La frase “in Italia non si fanno più figli” non è più solo un luogo comune, ma un dato di fatto. Se inizialmente il problema sembrava solo numerico, oggi sta diventando anche economico: i servizi per le nascite cominciano a non reggere più, perché sono sempre meno le persone che ne hanno bisogno. E così, quel “non si fanno più figli” si trasforma in “chi li fa, deve viaggiare”. Specialmente in Piemonte.

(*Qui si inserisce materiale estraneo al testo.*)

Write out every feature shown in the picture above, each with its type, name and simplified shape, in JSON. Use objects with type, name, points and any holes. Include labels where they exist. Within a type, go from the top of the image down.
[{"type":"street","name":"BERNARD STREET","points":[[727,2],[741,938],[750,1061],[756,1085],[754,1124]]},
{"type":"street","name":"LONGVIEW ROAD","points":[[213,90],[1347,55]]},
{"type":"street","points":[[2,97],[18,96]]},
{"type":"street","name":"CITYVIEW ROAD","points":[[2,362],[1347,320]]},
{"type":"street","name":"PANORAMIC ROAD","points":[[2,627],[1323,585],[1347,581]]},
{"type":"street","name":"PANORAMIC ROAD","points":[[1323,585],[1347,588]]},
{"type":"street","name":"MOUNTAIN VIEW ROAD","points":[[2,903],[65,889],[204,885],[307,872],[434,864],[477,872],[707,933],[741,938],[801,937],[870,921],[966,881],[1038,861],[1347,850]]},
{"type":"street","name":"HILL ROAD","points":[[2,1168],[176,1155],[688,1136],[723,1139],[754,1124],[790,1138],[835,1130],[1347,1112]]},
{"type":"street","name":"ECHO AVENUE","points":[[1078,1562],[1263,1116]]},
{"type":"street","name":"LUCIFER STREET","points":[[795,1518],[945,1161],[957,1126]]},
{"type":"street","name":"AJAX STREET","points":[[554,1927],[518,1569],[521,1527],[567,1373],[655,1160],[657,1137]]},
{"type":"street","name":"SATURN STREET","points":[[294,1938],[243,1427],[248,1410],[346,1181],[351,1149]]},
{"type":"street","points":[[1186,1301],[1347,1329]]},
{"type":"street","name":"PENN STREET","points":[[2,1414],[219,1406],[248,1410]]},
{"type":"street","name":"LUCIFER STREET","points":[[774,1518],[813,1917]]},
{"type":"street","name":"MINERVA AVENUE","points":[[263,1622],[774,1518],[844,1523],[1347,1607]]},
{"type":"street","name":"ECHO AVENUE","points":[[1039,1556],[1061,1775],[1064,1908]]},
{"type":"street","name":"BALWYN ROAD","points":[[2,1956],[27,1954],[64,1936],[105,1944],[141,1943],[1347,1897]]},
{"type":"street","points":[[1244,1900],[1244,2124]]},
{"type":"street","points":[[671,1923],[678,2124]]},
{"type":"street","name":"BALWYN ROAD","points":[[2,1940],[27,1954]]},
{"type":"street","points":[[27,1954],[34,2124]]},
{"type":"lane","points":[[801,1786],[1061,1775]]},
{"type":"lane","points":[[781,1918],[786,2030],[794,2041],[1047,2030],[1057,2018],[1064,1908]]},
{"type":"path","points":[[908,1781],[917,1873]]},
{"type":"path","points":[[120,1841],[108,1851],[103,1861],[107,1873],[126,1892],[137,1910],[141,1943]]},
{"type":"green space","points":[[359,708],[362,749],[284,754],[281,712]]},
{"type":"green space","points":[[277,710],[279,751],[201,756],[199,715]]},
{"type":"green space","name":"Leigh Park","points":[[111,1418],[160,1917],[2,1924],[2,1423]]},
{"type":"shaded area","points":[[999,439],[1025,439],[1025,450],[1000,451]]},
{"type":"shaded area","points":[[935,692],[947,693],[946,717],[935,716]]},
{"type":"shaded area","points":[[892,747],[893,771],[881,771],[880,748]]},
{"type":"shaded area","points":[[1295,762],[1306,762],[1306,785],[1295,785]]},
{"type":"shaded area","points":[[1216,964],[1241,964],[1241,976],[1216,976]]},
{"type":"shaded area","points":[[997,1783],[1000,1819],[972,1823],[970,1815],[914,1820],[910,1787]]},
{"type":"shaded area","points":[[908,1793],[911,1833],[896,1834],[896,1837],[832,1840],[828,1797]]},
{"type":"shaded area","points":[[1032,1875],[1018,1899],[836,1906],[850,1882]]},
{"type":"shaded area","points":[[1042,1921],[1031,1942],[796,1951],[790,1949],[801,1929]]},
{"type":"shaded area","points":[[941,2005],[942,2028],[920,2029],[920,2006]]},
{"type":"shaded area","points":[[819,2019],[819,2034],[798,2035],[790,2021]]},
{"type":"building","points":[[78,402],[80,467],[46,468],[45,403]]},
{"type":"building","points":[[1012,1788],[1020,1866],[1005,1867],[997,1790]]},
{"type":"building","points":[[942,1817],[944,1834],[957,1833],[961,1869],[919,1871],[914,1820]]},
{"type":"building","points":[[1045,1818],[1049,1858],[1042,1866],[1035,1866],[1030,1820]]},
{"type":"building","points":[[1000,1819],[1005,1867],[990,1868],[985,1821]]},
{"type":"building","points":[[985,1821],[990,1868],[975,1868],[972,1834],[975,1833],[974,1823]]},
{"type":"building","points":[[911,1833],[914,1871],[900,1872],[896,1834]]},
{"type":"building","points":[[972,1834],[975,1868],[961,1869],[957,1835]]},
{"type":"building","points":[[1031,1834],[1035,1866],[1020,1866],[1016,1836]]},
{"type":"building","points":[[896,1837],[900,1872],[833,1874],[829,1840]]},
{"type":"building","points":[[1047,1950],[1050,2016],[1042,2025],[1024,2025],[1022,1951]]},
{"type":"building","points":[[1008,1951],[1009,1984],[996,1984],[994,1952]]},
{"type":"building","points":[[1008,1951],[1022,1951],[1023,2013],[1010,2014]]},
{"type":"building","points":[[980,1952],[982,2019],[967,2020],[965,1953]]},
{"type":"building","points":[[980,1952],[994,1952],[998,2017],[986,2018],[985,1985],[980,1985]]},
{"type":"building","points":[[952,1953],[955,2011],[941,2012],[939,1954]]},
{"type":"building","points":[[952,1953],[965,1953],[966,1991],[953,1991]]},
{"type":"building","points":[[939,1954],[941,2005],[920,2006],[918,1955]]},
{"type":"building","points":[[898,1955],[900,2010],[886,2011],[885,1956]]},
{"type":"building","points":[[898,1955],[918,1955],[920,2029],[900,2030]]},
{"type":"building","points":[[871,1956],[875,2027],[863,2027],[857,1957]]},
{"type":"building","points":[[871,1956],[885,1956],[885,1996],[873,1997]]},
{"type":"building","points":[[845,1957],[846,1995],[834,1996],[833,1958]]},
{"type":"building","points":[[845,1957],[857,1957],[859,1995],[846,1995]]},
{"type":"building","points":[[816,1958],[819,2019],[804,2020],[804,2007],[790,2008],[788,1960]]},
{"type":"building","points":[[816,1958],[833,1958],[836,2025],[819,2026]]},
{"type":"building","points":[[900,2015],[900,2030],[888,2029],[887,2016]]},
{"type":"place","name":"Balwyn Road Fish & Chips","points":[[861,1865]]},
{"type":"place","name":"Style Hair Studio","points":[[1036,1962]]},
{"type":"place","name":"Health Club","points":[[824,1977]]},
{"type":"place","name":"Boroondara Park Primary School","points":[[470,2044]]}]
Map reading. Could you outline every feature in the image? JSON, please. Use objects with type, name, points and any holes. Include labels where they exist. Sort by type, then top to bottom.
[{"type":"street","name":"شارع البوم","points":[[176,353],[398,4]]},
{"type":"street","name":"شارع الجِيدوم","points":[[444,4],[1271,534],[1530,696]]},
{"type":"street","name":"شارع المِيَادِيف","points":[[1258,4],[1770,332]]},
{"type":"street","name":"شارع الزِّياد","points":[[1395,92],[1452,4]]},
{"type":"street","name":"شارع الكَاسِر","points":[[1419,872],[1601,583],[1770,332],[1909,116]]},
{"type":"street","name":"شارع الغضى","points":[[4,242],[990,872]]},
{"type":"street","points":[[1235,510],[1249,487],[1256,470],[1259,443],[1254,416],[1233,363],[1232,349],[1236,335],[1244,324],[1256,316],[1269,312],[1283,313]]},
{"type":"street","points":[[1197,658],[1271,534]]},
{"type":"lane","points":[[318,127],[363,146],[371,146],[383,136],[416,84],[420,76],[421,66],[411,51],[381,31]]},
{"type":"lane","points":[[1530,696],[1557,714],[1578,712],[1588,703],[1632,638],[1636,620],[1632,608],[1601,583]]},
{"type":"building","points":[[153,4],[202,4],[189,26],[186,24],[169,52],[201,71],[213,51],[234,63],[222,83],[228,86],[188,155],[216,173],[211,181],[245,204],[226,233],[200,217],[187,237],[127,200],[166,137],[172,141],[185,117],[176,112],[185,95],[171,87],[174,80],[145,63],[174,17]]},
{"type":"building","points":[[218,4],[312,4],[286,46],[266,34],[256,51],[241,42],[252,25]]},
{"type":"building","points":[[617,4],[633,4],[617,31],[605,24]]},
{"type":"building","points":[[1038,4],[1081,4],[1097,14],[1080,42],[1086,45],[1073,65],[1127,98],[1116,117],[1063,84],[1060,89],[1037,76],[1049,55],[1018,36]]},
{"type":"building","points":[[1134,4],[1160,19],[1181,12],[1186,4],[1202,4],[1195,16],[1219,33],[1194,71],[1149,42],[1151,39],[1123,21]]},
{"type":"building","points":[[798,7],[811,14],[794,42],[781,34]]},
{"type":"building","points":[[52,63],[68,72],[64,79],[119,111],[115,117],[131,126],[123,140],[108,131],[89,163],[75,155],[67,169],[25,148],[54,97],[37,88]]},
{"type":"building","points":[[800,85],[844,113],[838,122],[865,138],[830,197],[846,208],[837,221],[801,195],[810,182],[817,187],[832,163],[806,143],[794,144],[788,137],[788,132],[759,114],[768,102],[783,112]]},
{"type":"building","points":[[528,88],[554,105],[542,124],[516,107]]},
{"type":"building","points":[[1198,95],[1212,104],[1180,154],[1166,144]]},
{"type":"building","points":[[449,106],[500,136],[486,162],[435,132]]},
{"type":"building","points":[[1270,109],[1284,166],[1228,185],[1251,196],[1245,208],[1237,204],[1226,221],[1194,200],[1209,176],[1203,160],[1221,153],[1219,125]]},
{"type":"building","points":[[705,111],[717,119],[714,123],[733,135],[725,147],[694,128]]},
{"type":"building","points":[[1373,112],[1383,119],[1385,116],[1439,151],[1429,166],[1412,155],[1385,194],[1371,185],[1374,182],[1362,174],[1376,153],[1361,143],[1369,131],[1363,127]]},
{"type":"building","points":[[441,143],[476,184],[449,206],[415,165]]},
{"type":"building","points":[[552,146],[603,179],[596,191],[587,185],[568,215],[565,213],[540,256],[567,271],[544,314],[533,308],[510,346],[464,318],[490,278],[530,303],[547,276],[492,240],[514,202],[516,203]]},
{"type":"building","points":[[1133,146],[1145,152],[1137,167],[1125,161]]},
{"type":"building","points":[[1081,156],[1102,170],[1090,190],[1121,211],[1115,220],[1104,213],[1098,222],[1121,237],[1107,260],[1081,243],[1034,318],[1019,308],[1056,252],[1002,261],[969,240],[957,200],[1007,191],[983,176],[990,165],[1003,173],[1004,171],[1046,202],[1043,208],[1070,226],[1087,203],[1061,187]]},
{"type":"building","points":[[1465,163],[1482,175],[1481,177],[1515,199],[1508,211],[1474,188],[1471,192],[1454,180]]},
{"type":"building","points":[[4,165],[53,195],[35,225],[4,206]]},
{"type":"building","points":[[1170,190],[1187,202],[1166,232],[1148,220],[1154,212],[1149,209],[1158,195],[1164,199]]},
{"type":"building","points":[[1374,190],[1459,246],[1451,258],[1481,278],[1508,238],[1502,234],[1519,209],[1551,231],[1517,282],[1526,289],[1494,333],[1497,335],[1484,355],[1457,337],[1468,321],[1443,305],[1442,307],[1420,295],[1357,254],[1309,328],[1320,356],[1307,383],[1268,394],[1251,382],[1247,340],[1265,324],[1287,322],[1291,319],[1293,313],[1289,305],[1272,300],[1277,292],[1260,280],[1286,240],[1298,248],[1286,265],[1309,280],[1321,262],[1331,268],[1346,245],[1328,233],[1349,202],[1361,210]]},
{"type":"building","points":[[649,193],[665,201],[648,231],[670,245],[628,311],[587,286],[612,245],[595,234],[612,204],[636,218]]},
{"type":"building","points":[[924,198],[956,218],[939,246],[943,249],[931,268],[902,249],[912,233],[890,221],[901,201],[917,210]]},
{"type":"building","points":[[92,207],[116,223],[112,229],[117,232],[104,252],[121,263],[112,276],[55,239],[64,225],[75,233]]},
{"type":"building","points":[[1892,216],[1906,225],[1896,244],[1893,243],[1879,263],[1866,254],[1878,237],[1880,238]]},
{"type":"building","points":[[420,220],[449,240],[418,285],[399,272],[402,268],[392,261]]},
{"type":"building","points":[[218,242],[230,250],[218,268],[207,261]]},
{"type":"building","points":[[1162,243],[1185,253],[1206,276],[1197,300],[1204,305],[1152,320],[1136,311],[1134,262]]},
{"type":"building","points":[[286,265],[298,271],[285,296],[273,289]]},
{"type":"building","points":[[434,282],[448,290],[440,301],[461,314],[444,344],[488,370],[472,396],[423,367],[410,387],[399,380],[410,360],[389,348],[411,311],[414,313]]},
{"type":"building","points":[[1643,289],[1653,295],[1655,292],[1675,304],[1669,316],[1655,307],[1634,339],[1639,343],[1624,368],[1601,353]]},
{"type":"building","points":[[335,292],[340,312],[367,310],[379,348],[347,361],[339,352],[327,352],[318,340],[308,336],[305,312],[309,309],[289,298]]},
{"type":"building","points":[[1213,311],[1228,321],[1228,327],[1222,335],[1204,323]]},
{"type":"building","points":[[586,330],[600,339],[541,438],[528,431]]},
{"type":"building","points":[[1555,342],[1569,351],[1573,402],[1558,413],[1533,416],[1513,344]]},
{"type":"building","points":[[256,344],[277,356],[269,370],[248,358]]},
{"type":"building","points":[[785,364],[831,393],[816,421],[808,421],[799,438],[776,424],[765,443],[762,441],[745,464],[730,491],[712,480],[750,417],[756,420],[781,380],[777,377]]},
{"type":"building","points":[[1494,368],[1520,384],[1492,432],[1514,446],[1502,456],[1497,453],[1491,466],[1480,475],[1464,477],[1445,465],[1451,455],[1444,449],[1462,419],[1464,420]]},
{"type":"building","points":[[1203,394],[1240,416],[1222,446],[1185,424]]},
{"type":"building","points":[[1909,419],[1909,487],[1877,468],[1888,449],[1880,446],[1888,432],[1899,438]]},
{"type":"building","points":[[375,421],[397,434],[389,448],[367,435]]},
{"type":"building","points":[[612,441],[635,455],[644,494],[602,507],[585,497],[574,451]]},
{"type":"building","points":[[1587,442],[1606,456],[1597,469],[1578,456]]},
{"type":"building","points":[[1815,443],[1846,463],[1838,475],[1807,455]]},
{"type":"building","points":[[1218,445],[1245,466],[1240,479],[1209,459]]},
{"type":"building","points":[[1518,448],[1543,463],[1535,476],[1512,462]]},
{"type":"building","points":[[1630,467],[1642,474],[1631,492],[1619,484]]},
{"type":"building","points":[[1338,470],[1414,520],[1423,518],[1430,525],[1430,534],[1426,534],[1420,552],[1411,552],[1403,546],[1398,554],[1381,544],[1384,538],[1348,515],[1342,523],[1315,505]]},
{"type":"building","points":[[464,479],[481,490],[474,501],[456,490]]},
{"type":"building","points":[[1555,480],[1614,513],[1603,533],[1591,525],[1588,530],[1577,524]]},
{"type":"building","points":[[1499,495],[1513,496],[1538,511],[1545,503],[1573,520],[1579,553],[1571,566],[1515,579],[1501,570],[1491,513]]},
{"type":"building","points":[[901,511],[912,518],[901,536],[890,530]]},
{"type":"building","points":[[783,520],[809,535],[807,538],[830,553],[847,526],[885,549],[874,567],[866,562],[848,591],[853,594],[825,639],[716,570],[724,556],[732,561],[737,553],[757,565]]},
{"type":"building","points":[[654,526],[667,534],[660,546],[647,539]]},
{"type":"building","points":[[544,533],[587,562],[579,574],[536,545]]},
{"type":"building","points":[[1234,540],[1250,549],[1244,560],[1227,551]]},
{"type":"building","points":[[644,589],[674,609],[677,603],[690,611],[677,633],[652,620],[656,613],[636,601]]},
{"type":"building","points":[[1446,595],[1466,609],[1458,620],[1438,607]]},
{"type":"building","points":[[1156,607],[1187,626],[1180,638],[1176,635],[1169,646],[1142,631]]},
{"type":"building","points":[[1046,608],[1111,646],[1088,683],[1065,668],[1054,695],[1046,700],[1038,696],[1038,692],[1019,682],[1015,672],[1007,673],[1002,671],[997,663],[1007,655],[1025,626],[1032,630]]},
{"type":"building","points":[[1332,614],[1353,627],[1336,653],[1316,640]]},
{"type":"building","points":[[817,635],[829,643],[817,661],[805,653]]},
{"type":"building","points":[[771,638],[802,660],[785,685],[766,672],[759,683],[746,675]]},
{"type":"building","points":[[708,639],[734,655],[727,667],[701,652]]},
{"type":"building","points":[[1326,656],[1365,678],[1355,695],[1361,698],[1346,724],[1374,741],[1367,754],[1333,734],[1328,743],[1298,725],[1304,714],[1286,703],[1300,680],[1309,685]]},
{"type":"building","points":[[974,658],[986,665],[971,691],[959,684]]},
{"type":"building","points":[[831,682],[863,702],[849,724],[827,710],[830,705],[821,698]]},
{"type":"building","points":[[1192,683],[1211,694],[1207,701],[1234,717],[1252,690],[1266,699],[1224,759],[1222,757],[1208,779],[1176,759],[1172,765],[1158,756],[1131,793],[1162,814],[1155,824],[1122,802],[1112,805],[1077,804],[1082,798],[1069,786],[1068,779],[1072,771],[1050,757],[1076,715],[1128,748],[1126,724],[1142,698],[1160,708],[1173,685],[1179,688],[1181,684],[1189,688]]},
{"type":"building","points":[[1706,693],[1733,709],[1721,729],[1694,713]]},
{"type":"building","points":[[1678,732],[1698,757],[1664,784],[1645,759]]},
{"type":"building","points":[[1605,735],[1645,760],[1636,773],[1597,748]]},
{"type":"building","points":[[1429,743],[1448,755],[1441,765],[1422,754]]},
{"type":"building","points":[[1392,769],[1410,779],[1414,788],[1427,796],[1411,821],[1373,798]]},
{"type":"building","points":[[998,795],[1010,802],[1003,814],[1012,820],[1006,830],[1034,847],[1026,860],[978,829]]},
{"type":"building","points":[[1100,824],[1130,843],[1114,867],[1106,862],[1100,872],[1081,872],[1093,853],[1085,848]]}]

Un modo per evitare la chiusura dei punti nascita? Aumentare i parti. Sì, perché il Ministero della Salute – in accordo con l’OMS – ha fissato un obiettivo minimo: almeno 1000 parti l’anno per garantire la sostenibilità e la sicurezza di un reparto. Pochi, verrebbe da pensare. Ma il vero problema è che in Piemonte, in molte strutture, non si arriva nemmeno alla metà.
Ed è da qui che prende forma il nuovo piano sociosanitario che torna a parlare della possibile chiusura – peraltro prevista per legge – dei punti nascita con meno parti durante l’anno. Ci sono città potenzialmente a rischio.
Quali ospedali rischiano davvero: ecco dove i parti sono troppo pochi
In questa fase è doveroso parlare al condizionale, perché non esiste ancora un elenco ufficiale. Ma alcune strutture sanitarie del Piemonte sembrano già avere i numeri – purtroppo bassi – per rientrare tra quelle a rischio chiusura.

Secondo quanto riportato, gli ospedali con i reparti maternità più fragili sono quelli di Domodossola, Borgosesia, Carmagnola, Ceva, Savigliano, Venaria Reale e Ivrea. A questi si aggiungono anche Casale Monferrato e Acqui Terme, che al momento restano sotto osservazione, ma con numeri tutt’altro che rassicuranti.
Il parametro resta quello: almeno 1000 parti all’anno. Una soglia minima stabilita dal Ministero della Salute e condivisa con l’OMS, pensata per garantire standard di sicurezza e qualità nei servizi. Ma in molte di queste strutture si fatica ad arrivare a 400. E quando i numeri non ci sono, la sostenibilità economica salta, così come la possibilità di assicurare personale e attrezzature adeguate.
Va detto che nessuna chiusura è ancora stata decisa. Ma il messaggio che arriva dal nuovo piano sociosanitario è che senza numeri, il servizio non regge. E allora, si ragiona su accorpamenti, tagli, trasferimenti.
Una scelta che pesa, soprattutto nei territori più piccoli, dove ogni servizio che chiude è un pezzo di vita che se ne va. E dove partorire, oggi, rischia di voler dire mettersi in macchina e percorrere anche decine di chilometri.